• _Written request_: Can you write what comes next in the passage on electric vehicle policy in China, starting after its final sentence?
------ Excerpt provided
With respect to other policies to promote EVs, both the Chinese Central Government and the Shanghai Municipal Government have provided subsidies for purchasing EVs since 2013. Thus far, however, the subsidies have been focused on just one EV attribute—driving range. Since our empirical results offer supportive evidence that individuals are willing to pay for enhancing other EV attributes (e.g., reducing charging time, lowering pollution emissions, and increasing maximum speed) and an overlong driving range might not be a must for potential EV purchasers, government consideration of subsidizing these other attributes would seem to be appropriate.
Furthermore, the government should also improve the charging infrastructure in both urban and rural areas, including on the expressway. This is because the charging problem during a long-distance travel is concerned by many Chinese consumers. According to the data from China Electric Vehicle Charging Infrastructure Promotion Alliance (EVCIPA), 171,609 charging stations had been constructed in China until June 2017. These charging stations mainly distribute in the developed provinces. For example, the top three of charging station amount-Beijing, Guangdong, and Shanghai contributed 69,037 in total, which accounts for 40% of the total charging stations. In contrast, in the less developed provinces, such as Jilin, Inner Mongolia, and Tibet, only 213 charging stations in total had been constructed. This unbalanced distribution of charging stations among regions is considered to be a critical factor that affects consumer’s choice for EVs since the EV owners cannot drive freely during a long-distance travel. While we did not include the number of charging stations in the current study due to the reason that the charging mode in China was a controversial topic during the period of our survey, this factor is worthy of further investigation in the near future.
------------
------ Data excerpts
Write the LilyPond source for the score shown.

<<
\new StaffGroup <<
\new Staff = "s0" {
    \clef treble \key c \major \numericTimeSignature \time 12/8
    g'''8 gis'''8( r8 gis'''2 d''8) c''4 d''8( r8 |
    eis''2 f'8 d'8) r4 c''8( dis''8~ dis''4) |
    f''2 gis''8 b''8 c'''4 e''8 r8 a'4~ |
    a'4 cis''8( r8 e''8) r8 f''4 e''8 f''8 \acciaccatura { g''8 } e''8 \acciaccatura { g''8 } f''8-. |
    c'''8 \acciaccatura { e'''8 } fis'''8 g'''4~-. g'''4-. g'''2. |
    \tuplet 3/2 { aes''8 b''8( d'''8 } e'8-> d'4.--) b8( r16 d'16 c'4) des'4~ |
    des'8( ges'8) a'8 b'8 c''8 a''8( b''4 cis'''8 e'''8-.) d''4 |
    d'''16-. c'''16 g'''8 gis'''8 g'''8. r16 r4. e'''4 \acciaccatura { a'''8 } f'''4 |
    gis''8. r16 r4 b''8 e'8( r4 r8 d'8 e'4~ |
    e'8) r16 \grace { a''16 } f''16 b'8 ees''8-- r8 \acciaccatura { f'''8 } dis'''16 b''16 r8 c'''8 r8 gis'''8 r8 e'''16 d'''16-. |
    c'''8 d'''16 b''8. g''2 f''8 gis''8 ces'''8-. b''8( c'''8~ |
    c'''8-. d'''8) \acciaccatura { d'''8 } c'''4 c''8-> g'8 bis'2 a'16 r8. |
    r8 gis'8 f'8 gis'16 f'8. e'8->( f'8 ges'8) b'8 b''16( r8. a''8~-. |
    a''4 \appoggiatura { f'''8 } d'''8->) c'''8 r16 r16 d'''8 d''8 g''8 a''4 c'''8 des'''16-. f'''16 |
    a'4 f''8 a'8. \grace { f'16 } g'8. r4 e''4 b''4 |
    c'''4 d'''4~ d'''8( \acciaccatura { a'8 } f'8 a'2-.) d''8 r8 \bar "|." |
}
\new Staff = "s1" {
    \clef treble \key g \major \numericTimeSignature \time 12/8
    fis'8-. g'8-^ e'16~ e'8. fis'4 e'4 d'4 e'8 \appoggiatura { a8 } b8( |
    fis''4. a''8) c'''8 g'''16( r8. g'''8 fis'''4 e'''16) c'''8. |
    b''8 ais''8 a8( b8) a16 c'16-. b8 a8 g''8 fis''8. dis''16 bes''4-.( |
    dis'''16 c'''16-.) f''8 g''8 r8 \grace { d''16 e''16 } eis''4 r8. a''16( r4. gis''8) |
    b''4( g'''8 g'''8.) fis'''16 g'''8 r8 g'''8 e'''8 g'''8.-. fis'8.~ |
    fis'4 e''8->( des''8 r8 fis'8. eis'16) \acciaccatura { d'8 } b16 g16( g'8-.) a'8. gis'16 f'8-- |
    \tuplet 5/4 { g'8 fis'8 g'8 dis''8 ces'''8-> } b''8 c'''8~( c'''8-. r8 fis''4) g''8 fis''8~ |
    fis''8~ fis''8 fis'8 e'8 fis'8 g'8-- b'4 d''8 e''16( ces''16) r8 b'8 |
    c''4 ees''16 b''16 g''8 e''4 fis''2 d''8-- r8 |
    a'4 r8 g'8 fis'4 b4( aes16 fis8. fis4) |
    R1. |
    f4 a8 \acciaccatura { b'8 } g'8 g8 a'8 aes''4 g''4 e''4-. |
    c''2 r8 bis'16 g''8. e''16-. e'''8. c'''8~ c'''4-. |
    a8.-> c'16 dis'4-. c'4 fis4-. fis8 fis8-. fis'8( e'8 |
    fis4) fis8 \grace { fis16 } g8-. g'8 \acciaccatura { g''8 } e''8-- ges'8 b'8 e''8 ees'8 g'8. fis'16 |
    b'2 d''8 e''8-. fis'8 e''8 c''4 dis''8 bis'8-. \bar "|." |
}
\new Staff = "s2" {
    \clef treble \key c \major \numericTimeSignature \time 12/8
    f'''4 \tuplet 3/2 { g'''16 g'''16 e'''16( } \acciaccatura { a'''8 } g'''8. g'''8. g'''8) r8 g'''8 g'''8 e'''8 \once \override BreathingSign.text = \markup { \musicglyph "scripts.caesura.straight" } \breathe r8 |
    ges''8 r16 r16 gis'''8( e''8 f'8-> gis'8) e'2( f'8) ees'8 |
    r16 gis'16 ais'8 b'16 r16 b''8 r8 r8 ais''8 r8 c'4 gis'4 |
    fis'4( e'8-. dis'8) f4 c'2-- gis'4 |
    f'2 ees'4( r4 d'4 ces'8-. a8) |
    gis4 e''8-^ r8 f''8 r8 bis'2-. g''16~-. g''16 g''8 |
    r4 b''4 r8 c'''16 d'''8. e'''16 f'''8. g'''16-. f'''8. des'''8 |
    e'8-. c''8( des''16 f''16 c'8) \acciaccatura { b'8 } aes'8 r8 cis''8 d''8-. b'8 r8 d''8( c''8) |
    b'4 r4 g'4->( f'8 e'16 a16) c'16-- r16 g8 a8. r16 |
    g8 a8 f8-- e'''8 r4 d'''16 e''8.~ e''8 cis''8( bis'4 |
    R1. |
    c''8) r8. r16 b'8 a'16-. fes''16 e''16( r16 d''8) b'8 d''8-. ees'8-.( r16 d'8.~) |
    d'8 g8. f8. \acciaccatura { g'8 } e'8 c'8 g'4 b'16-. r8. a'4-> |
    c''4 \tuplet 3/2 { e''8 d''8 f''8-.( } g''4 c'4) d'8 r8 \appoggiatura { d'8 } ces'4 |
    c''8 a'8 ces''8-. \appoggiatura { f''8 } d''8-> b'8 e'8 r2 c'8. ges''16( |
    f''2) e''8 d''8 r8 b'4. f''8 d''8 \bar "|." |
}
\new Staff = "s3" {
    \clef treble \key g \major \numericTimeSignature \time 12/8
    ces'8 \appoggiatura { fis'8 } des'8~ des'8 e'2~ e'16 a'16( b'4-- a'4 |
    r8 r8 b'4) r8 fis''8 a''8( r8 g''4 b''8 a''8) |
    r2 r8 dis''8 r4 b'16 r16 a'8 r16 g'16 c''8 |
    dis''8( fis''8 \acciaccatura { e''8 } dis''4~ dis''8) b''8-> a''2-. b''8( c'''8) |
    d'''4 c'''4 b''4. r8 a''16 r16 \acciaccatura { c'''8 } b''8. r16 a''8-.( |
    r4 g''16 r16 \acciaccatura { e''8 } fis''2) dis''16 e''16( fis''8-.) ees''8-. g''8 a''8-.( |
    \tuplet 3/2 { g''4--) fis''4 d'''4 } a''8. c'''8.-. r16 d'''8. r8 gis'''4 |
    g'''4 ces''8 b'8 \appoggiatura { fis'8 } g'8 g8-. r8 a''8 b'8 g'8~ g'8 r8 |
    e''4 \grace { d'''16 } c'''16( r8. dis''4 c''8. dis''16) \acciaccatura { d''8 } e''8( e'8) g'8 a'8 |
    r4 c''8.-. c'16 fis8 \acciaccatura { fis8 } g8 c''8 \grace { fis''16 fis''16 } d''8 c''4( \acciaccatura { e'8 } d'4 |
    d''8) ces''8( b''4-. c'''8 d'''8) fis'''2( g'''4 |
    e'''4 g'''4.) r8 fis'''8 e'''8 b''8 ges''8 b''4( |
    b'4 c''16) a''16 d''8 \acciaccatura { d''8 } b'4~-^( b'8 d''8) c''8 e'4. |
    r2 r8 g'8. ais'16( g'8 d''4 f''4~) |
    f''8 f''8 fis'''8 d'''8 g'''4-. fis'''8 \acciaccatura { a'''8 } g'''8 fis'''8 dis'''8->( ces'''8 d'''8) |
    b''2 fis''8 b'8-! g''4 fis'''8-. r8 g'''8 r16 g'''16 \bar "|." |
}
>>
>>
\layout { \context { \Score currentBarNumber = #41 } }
------------
• _Result of the task_:
In addition, when comparing with subsidy policies, a free license plate for an EV seems attractive to consumers. Since 2016, the Shanghai government has provided free license plates to EV owners. A private car license plate auction was introduced in Shanghai more than twenty years ago as a way to control the number of private vehicles. However, since the auction’s introduction, the average winning price has continued to increase, while the chances of actually winning a plate have continued to decline. In May 2017, the average winning price soared to 90,209 RMB (about 13,464 USD, where 1 USD = 6.70 RMB), while the success rate fell to 3.8%. Given this circumstance, offering free license plates for EVs should be a very attractive “subsidy” to consumers and it might be an important factor affecting their choices of an EV. Further research is needed to explore this issue.
Moreover, the data used in this paper was collected in Shanghai—one of the most developed metropolitan areas in China. There are huge regional differences in China, not only in the levels of economic development, but also in the policies that were implemented by local governments, such as subsidies, license plates, and regulations on cars. Therefore, whether the results obtained in the current study would also be applicable to consumers in other provinces of China is still unknown. Country-level data is needed to further explore our research question at much deeper extent.
Finally, it should also be noted that our results are based on a hypothetical choice survey, which means that there may be a hypothetical bias. Future research is highly encouraged in order to facilitate a comparison of our results with results estimated from actual purchase data.

Author Contributions

Y.N. and J.S. provided the overall conception of this paper; E.W. and Q.G. designed and implemented the experiment, did the main analysis and wrote this paper; J.S. reviewed and edited this paper before the submission.

Funding

This paper is funded by the Japanese Ministry of Education, Culture, Sports, Science and Technology through Grants-in-aid for Scientific Research (C) 15K03353.

Acknowledgments

Financial support from the Japanese Ministry of Education, Culture, Sports, Science and Technology through Grants-in-aid for Scientific Research (C) 15K03353 is gratefully acknowledged. All the views expressed in this paper and any errors are the sole responsibility of the authors.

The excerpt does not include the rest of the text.